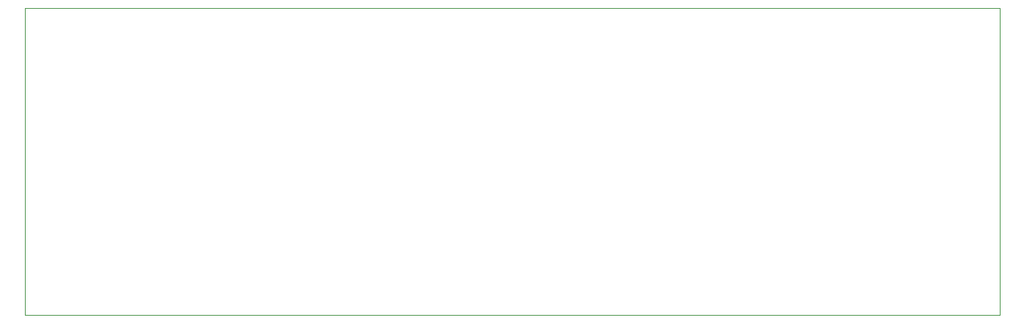
<source format=gbr>
%TF.GenerationSoftware,KiCad,Pcbnew,5.1.9-73d0e3b20d~88~ubuntu20.04.1*%
%TF.CreationDate,2021-01-19T19:28:40-06:00*%
%TF.ProjectId,typring-kicad,74797072-696e-4672-9d6b-696361642e6b,rev?*%
%TF.SameCoordinates,Original*%
%TF.FileFunction,Profile,NP*%
%FSLAX46Y46*%
G04 Gerber Fmt 4.6, Leading zero omitted, Abs format (unit mm)*
G04 Created by KiCad (PCBNEW 5.1.9-73d0e3b20d~88~ubuntu20.04.1) date 2021-01-19 19:28:40*
%MOMM*%
%LPD*%
G01*
G04 APERTURE LIST*
%TA.AperFunction,Profile*%
%ADD10C,0.100000*%
%TD*%
G04 APERTURE END LIST*
D10*
X181000000Y-18500000D02*
X181000000Y-54000000D01*
X68500000Y-18500000D02*
X181000000Y-18500000D01*
X68500000Y-54000000D02*
X68500000Y-18500000D01*
X181000000Y-54000000D02*
X68500000Y-54000000D01*
M02*

</source>
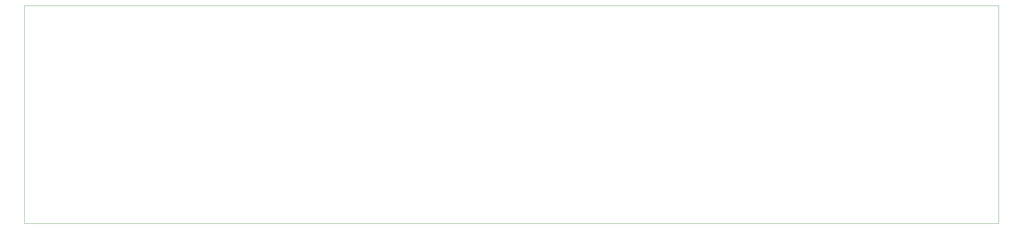
<source format=gbr>
%TF.GenerationSoftware,KiCad,Pcbnew,(7.0.0-0)*%
%TF.CreationDate,2023-03-24T13:01:54+01:00*%
%TF.ProjectId,klock_pcb,6b6c6f63-6b5f-4706-9362-2e6b69636164,rev?*%
%TF.SameCoordinates,Original*%
%TF.FileFunction,Profile,NP*%
%FSLAX46Y46*%
G04 Gerber Fmt 4.6, Leading zero omitted, Abs format (unit mm)*
G04 Created by KiCad (PCBNEW (7.0.0-0)) date 2023-03-24 13:01:54*
%MOMM*%
%LPD*%
G01*
G04 APERTURE LIST*
%TA.AperFunction,Profile*%
%ADD10C,0.100000*%
%TD*%
G04 APERTURE END LIST*
D10*
X22065000Y-69175000D02*
X272065000Y-69175000D01*
X272065000Y-69175000D02*
X272065000Y-125175000D01*
X272065000Y-125175000D02*
X22065000Y-125175000D01*
X22065000Y-125175000D02*
X22065000Y-69175000D01*
M02*

</source>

----

■ Required action: Only the lines from the one holding "X272065000Y-125175000D01*" to the end of the listing are to be written out, word for word.

■ Problem solution:
X272065000Y-125175000D01*
X272065000Y-125175000D02*
X22065000Y-125175000D01*
X22065000Y-125175000D02*
X22065000Y-69175000D01*
M02*

</source>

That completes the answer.